The Facebook application has to be hosted. Joylent is offering free hosting, but only for a year, and only for applications that have more than 50 users. So that might be pushing it for our purposes. I would potentially like to host it on the Hackystat server. Aaron has asked for a more detailed specification of what the application will do, at which point we will be discussing it with The Powers that Be.

Storage is related to hosting.

It occurred to me while I was trying to pin down a design that I would definitely need to be storing all of this information somewhere. Aaron suggested creating a generic SocialMedia SensorDataType to do this.

3. Read boatloads of Facebook developer documentation

Which, to my disappointment, is not quite as easy to work with as the Hackystat documentation, or as pleasant and well-organized as the Java API. (Like I said, I'm getting spoiled.)

I am still deciding what language to use for the Facebook app. FB seems to lean towards PHP. I've had some experience with Ruby on Rails, so I'm thinking about using it instead. The initial Facebook application is not a terribly complex creature, in my head. Basically, it asks your permission to access your FB profile information, friends, etc, and then it takes that information, bundles it into the SDT, and sends that to Hackystat. I suppose it's really very little different than other development sensors, other than that the events are related to friends and interests.

4. (Somewhat unrelated) Solved the environment variable issue that was causing me such grief.

See this entry.

5. Started thinking about a potential SensorDataType for social networking data.

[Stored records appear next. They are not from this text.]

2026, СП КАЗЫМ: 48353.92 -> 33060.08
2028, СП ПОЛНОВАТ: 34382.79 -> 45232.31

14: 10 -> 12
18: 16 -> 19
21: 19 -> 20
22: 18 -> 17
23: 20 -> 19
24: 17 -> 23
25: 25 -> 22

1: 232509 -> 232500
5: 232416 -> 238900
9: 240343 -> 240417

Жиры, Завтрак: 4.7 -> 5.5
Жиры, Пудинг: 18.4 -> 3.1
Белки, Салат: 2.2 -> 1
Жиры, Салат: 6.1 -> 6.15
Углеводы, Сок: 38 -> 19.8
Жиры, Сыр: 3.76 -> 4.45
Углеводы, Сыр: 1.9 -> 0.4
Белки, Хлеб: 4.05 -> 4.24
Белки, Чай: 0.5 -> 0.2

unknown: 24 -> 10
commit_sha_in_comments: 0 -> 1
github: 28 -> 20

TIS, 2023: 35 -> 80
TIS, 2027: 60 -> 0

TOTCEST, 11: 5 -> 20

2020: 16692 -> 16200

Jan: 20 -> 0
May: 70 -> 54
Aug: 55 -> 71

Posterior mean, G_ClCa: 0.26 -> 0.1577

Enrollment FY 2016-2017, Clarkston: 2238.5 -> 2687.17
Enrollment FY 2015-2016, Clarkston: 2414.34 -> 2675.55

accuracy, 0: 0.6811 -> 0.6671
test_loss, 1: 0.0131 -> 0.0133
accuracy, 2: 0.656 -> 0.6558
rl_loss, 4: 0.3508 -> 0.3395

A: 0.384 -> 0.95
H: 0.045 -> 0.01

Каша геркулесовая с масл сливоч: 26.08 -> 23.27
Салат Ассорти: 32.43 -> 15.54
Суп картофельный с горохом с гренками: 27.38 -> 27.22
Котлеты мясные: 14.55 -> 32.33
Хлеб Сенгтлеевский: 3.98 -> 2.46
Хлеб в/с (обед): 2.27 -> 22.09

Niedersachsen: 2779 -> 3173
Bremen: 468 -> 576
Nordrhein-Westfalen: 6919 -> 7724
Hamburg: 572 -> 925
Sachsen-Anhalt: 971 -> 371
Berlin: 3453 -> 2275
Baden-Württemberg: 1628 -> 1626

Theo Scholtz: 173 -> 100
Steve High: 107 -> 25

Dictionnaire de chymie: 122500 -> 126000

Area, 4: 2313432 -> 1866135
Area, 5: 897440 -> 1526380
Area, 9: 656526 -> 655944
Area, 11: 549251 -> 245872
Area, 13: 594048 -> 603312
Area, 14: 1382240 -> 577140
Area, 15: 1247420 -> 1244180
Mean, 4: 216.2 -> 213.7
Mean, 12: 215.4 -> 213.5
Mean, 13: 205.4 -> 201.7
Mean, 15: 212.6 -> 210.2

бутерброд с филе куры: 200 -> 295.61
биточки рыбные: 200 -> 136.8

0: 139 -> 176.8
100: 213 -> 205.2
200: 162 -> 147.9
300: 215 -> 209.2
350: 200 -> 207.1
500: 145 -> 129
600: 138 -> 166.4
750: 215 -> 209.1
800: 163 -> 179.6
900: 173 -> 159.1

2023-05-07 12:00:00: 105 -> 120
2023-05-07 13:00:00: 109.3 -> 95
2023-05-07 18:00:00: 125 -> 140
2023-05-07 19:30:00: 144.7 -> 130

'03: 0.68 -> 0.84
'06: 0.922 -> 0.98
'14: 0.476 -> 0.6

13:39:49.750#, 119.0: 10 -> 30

I'm having some difficulty coming up with something generic enough to cover ohloh, twitter, and facebook relationships and attributes. Not to mention that Aaron suggested adding SVN or mailing lists relationships (an idea that I freaking LOVE, but am not sure how to implement). The SDT needs to be generic enough to be easily expanded on--I can come up with many different additions to this idea, so i want this to be really easy to extend. For me, the most natural way to represent this data is two objects and a relationship. Initially, I though that didn't exactly jive with the key/value setup of the SDT. However, now, I think it could work reasonably well. Something along the lines of:

SDT Key Example Values
Social Media Object1 “Person”, “File”, “Bug”, “Project”, etc.

Object1ID Some unique integer id

Object2 “Person”, “File”, “Bug”, “Project”, etc.

Object2ID Some unique integer id

Relationship “Friend”, “Follows”, “Contributes to”, “Edited”, etc.

RelationshipID Some unique integer id


I was informed that I am working on a vision document, which was news to me, particularly after being told that I already had such a thing? I suppose that might be the original proposal.

What I had not included in my original proposal (in which I was mostly excited about the immediate data-mining prospects), but that I now definitely see as something worthwhile, is making sure that the setup I'm working on is 1. easily extensible and 2. easy to query for future projects as they arise. Aaron's idea of making the social media sdt really fits in nicely with that.

Questions that I have:

What kinds of questions should be directed to the dev list?

Direction for the coming week:
  • Start a google code project, even if I don't actually have any code yet.
  • Run a couple toy facebook applications on Joylent hosting to have a better sense of the requirements of my facebook app, and what hosting it will require.
  • Develop Social Media SDT
  • Read Twitter API
  • Play some more with hackystat as a user (Hackystat, user style!)
  • Get hackystat services to run locally (Hackystat, Admin style!)
You know, they say that minutes of planning saves hours of coding. Hoping that turns out to be right.